Exercise prompt :: Return the line that has "[181,571,319,582] [41,588,293,600] [41,607,192,618]" and all lines below it through the last, exactly as they stand; omit pictures.

● ● ● ●

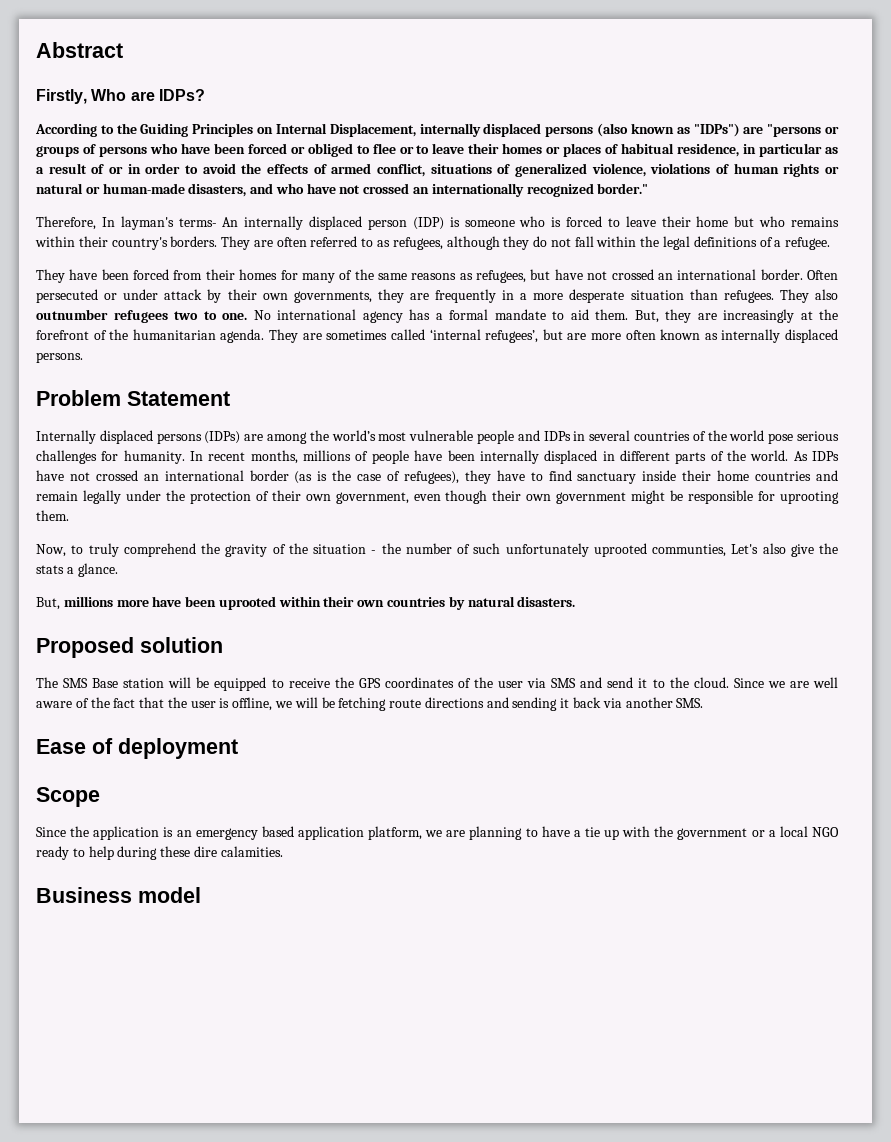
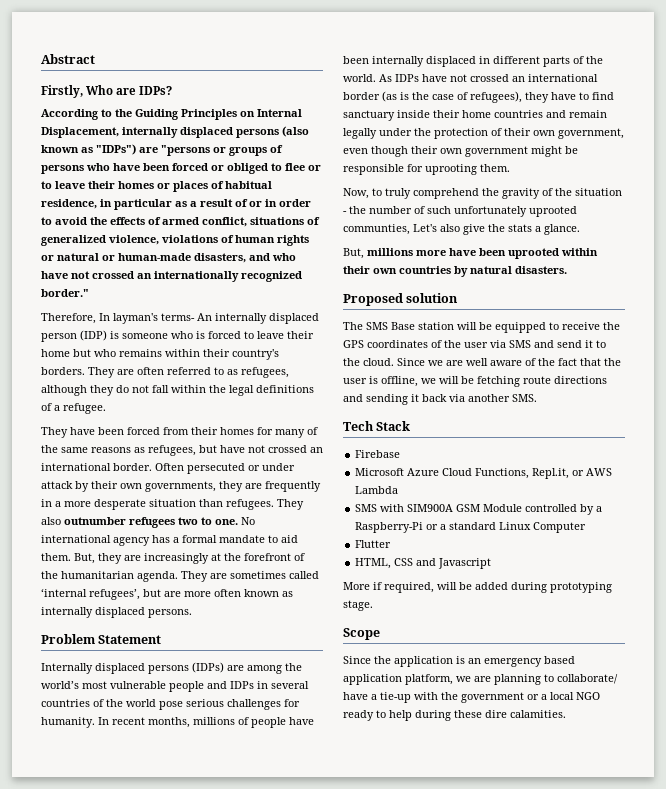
[36,738,238,759] Ease of deployment -> [343,421,411,431] [355,450,401,458] [355,468,613,479] [355,486,399,494] [355,504,603,515] [355,522,587,533] [355,540,392,548] [355,558,492,569] [343,582,612,593] [343,600,373,611] Tech Stack // Firebase // Microsoft Azure Cloud Functions, Repl.it, or AWS Lambda // SMS with SIM900A GSM Module controlled by a Raspberry-Pi or a standard Linux Computer // Flutter // HTML, CSS and Javascript // More if required, will be added during prototyping stage.
(538, 832) none -> [557,674,618,684] collaborate/
[584,827,620,840] tie up -> [380,692,411,703] tie-up
[36,887,201,903] // Business model -> (566, 714) none

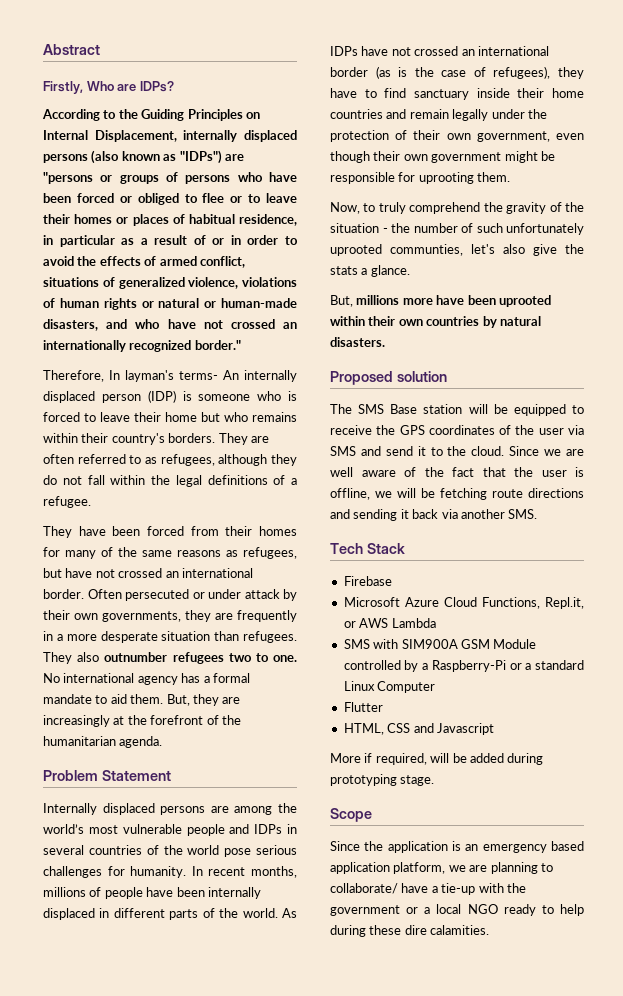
[181,571,319,582] [41,588,293,600] [41,607,192,618] They are sometimes called ‘internal refugees’, but are more often known as internally displaced persons. -> (163, 742) none
[192,662,224,673] (IDPs) -> (206, 810) none
[413,224,437,232] Let's -> [471,244,495,254] let's

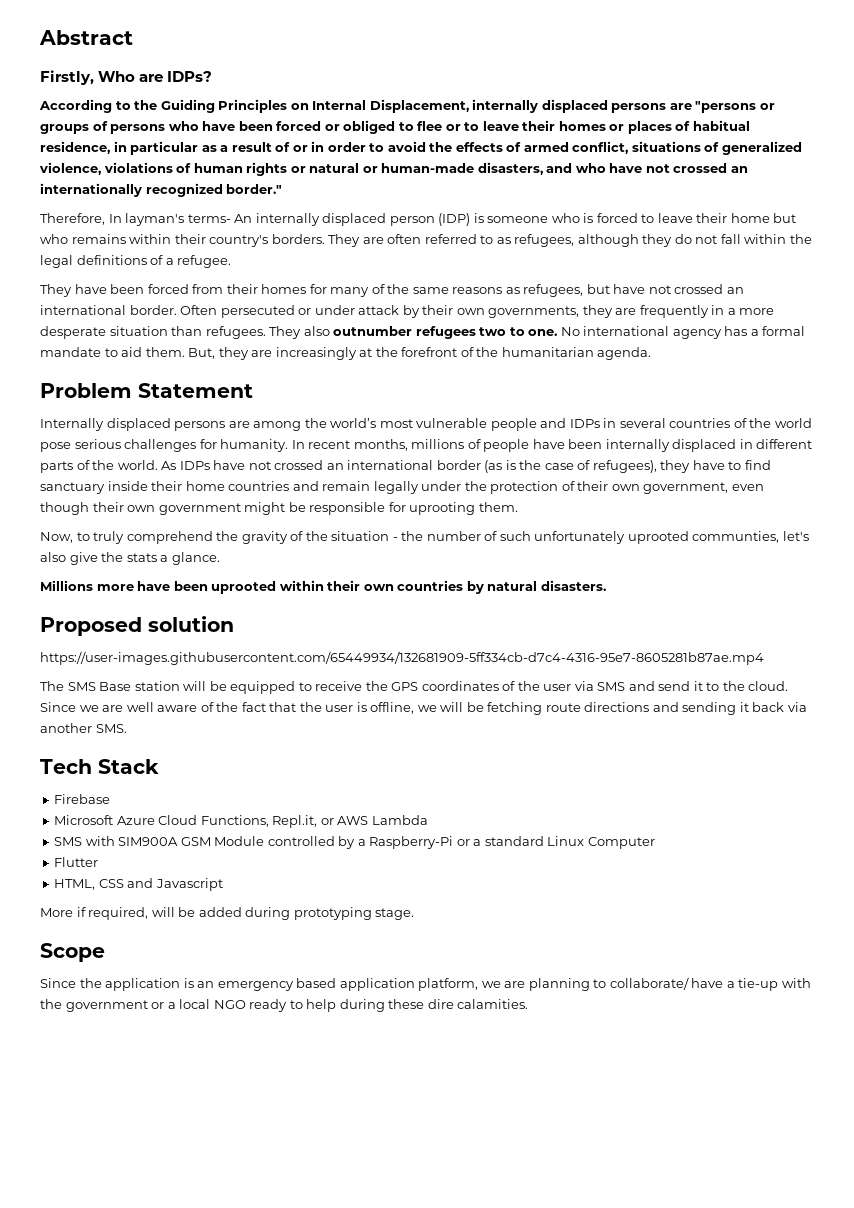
[91,150,222,164] (also known as "IDPs") -> (667, 108) none
[330,295,400,307] But, millions -> [40,580,93,591] Millions
(447, 376) none -> [40,651,764,665] // https://user-images.githubusercontent.com/65449934/132681909-5ff334cb-d7c4-4316-95e7-8605281b87ae.mp4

● ● ● ●

Result of this exercise ::
[181,571,319,582] [41,588,293,600] [41,607,192,618] They are sometimes called ‘internal refugees’, but are more often known as internally displaced persons. -> (163, 742) none
[192,662,224,673] (IDPs) -> (206, 810) none
[413,224,437,232] Let's -> [471,244,495,254] let's

[91,150,222,164] (also known as "IDPs") -> (667, 108) none
[330,295,400,307] But, millions -> [40,580,93,591] Millions
(447, 376) none -> [40,651,764,665] // https://user-images.githubusercontent.com/65449934/132681909-5ff334cb-d7c4-4316-95e7-8605281b87ae.mp4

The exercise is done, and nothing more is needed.